> Prompt
Copy out the lines in the rows below, starting with the line that contains "Which series has" and continuing up to and including the line that contains "Sucursales - atencion plataforma".

> Supplied data
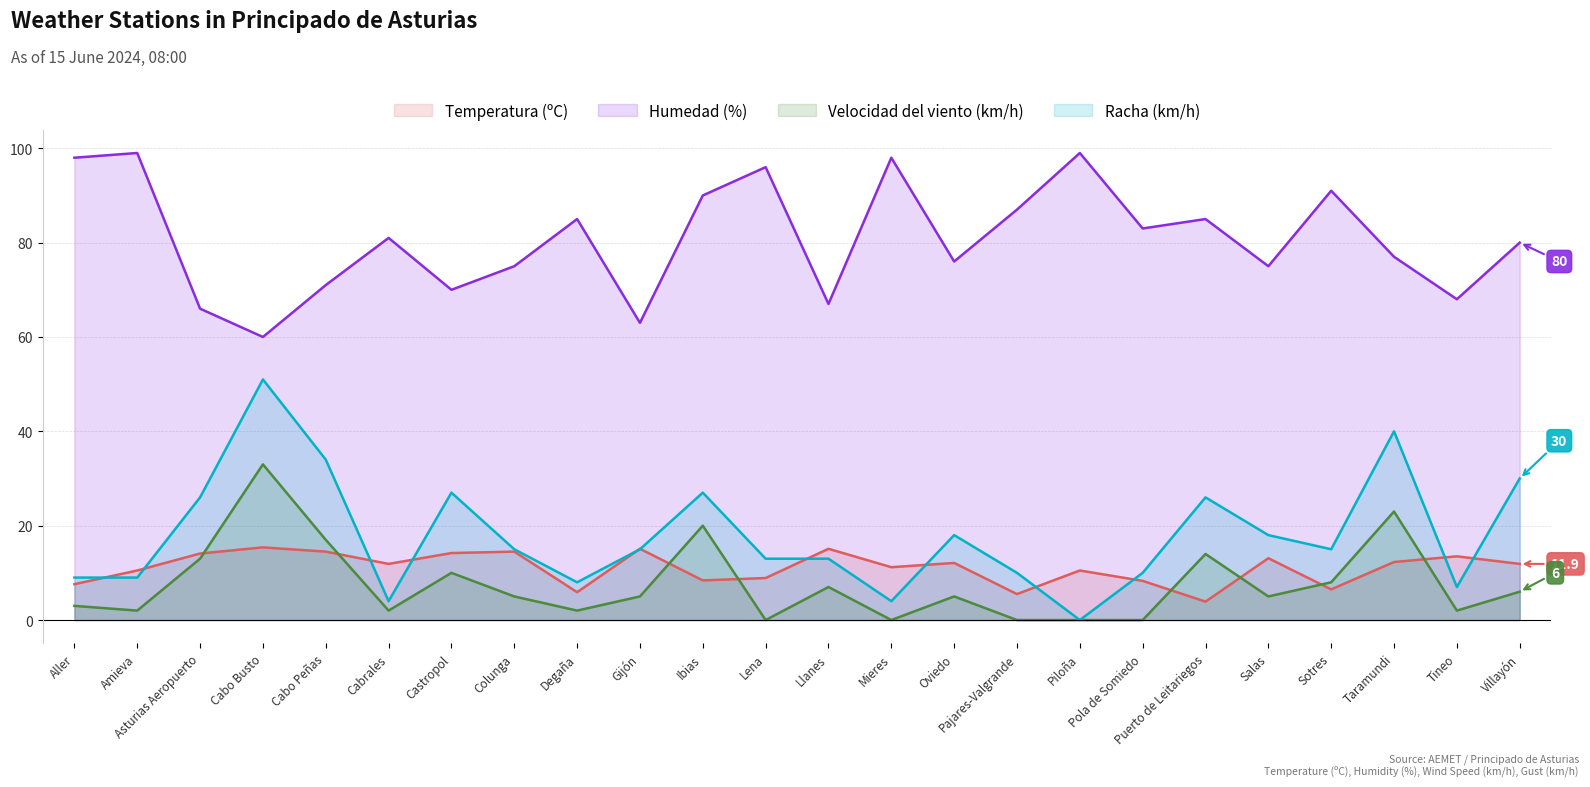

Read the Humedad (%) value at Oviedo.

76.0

---

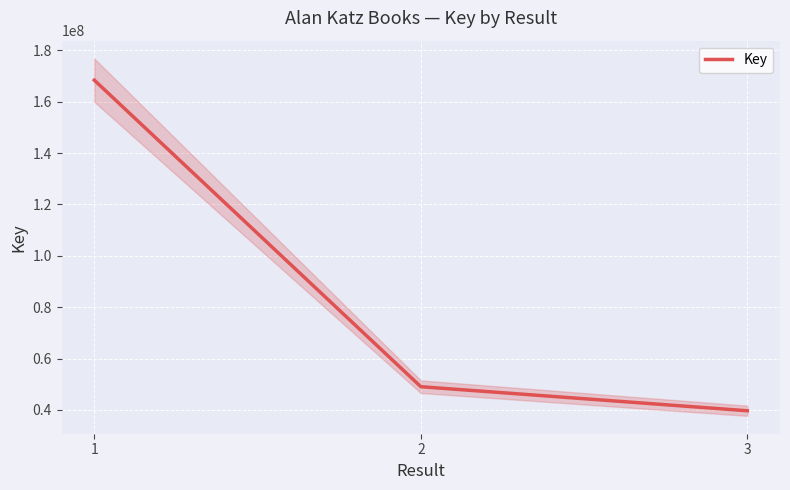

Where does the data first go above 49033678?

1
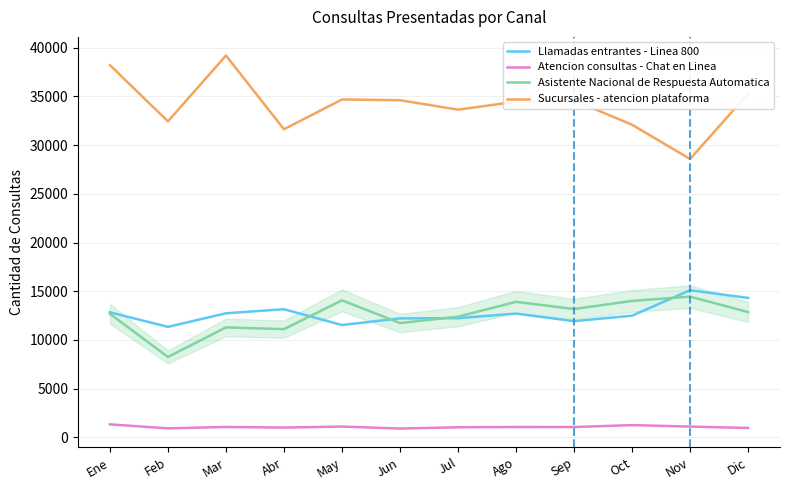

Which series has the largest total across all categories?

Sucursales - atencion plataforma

> Result of the task
Which series has the largest total across all categories?

Sucursales - atencion plataforma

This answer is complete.